─── TEXT FOR ANALYSIS
[Intel-gfx] [PATCH] RFC drm/i915: Slaughter the thundering i915_wait_request herd

Fri Nov 27 06:10:59 PST 2015

On Fri, Nov 27, 2015 at 01:53:34PM +0000, Tvrtko Ursulin wrote:
> 
> On 27/11/15 13:01, Chris Wilson wrote:
> >On Fri, Nov 27, 2015 at 12:11:32PM +0000, Tvrtko Ursulin wrote:
> >>
> >>Hi,
> >>
> >>On 31/10/15 10:34, Chris Wilson wrote:
> >>>One particularly stressful scenario consists of many independent tasks
> >>>all competing for GPU time and waiting upon the results (e.g. realtime
> >>>transcoding of many, many streams). One bottleneck in particular is that
> >>>each client waits on its own results, but every client is woken up after
> >>>every batchbuffer - hence the thunder of hooves as then every client must
> >>>do its heavyweight dance to read a coherent seqno to see if it is the
> >>>lucky one. Alternatively, we can have one worker responsible for wakeing
> >>>after an interrupt, checking the seqno and only wakeing up the clients
> >>>who are complete. The disadvantage is that in the uncontended scenario
> >>>(i.e. only one waiter) we incur an extra context switch in the wakeup
> >>>path - though that should be mitigated somewhat by the busywait we do
> >>>first before sleeping.
> >>
> >>Could you explain the design in a bit more detail in the commit message?
> >
> >One worker responsible for waking up after an interrupt and waking
> >clients who are complete?
> 
> I think more is required. At least explain the request tree, how it
> is built and used, and the flow a bit.
> 
> >>And add some more comments in the code, where key things are
> >>happening, new struct members, etc?
> >
> >I did.
> 
> Maybe in some patch I don't see? The posted has zero comments on new
> members added to intel_engine_cs and incomplete comments for the
> same in drm_i915_gem_request.

/* Used for irq processing of waiting requests */

> And the the code throughout has really to few comments relative to
> the complexity.

Where's the complexity? If you tell me as a reader what is not obvious
that helps. I have tried to make the code/variables reasonably
descriptive, and my goal in comments is to explain why not what.
──────
─── DATA EXTRACT
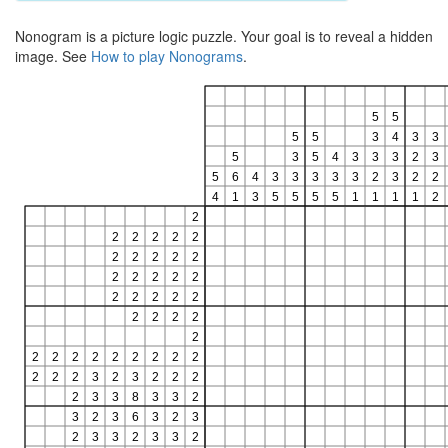
Nonogram is a picture logic puzzle. Your goal is to reveal a hidden
image. See
How to play Nonograms
.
──────
> **TASKS TO PERFORM**:
- A) From the i915 patch thread, list every date and time that appears in a line stating who wrote a quoted message.
- B) Print the i915 patch thread exactly from "Where's the complexity?" to "why not what.".

> **OUTPUTS IN ORDER**:
- A)
- Fri, Nov 27, 2015 at 01:53:34PM +0000
- 27/11/15 13:01
- Fri, Nov 27, 2015 at 12:11:32PM +0000
- 31/10/15 10:34

- B)
Where's the complexity? If you tell me as a reader what is not obvious
that helps. I have tried to make the code/variables reasonably
descriptive, and my goal in comments is to explain why not what.